◆ **WHAT YOU NEED TO DO**:
Your answer should hold exactly the lines below from the line with "Reliance, TN 37369, USA" through the line with "itional Services in Wentzville", both included, and no pictures at all.

◆ **Page-level text extractions**:

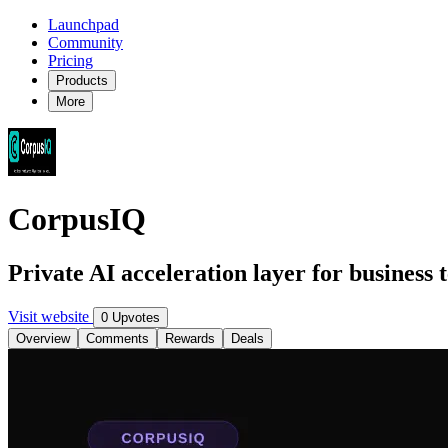
Launchpad
Community
Pricing
Products
More
CorpusIQ
Private AI acceleration layer for business
Visit website
0 Upvotes
Overview
Comments
Rewards
Deals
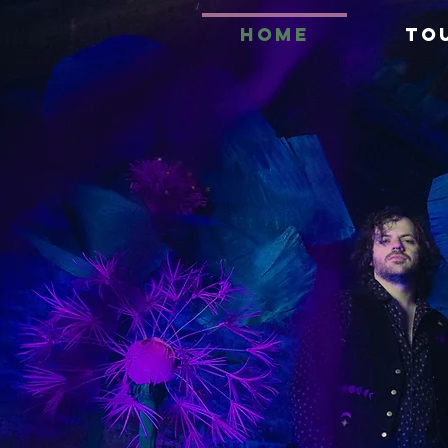
HOME
TO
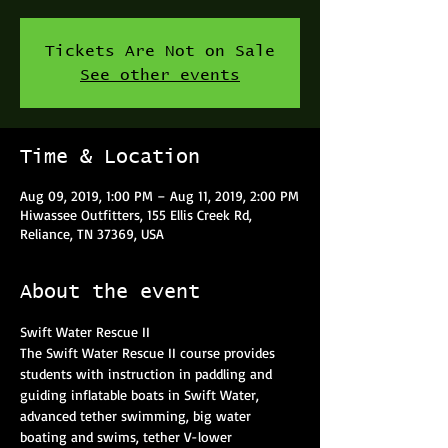
Tickets Are Not on Sale
See other events
Time & Location
Aug 09, 2019, 1:00 PM – Aug 11, 2019, 2:00 PM
Hiwassee Outfitters, 155 Ellis Creek Rd,
Reliance, TN 37369, USA
About the event
The Swift Water Rescue II course provides 
students with instruction in paddling and 
guiding inflatable boats in Swift Water, 
advanced tether swimming, big water 
boating and swims, tether V-lower 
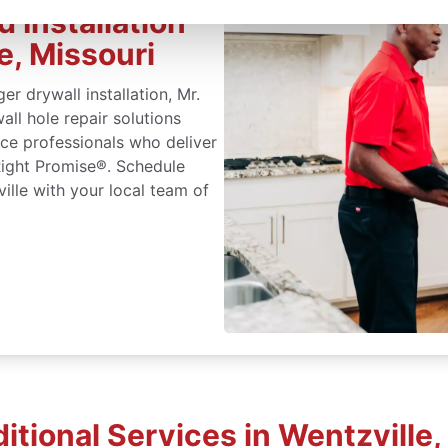
 Installation
e, Missouri
r drywall installation, Mr.
ll hole repair solutions
ice professionals who deliver
Right Promise®. Schedule
ville with your local team of
itional Services in Wentzville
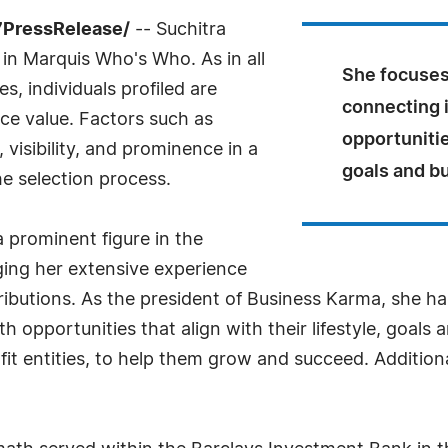
7PressRelease/
-- Suchitra
in Marquis Who's Who. As in all
She focuses
, individuals profiled are
connecting i
nce value. Factors such as
opportunities
visibility, and prominence in a
goals and b
he selection process.
 prominent figure in the
ging her extensive experience
ibutions. As the president of Business Karma, she ha
h opportunities that align with their lifestyle, goals 
fit entities, to help them grow and succeed. Addition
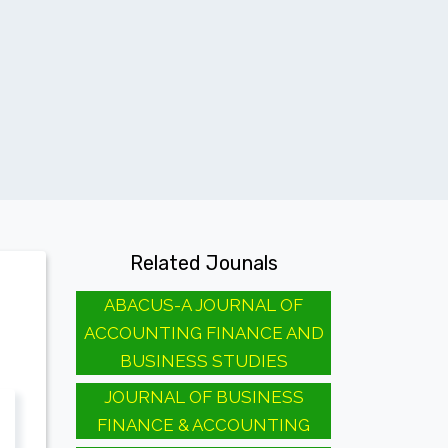
Related Jounals
ABACUS-A JOURNAL OF
ACCOUNTING FINANCE AND
BUSINESS STUDIES
JOURNAL OF BUSINESS
FINANCE & ACCOUNTING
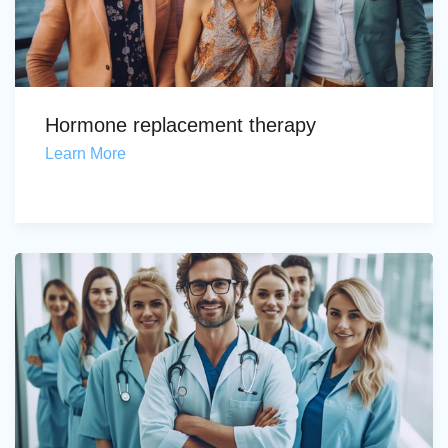
Hormone replacement therapy
Learn More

◆ **WRITTEN RESPONSE**:
Reliance, TN 37369, USA
About the event
The Swift Water Rescue II course provides 
students with instruction in paddling and 
guiding inflatable boats in Swift Water, 
advanced tether swimming, big water 
boating and swims, tether V-lower 
 Installation
e, Missouri
r drywall installation, Mr.
ll hole repair solutions
ice professionals who deliver
Right Promise®. Schedule
ville with your local team of
itional Services in Wentzville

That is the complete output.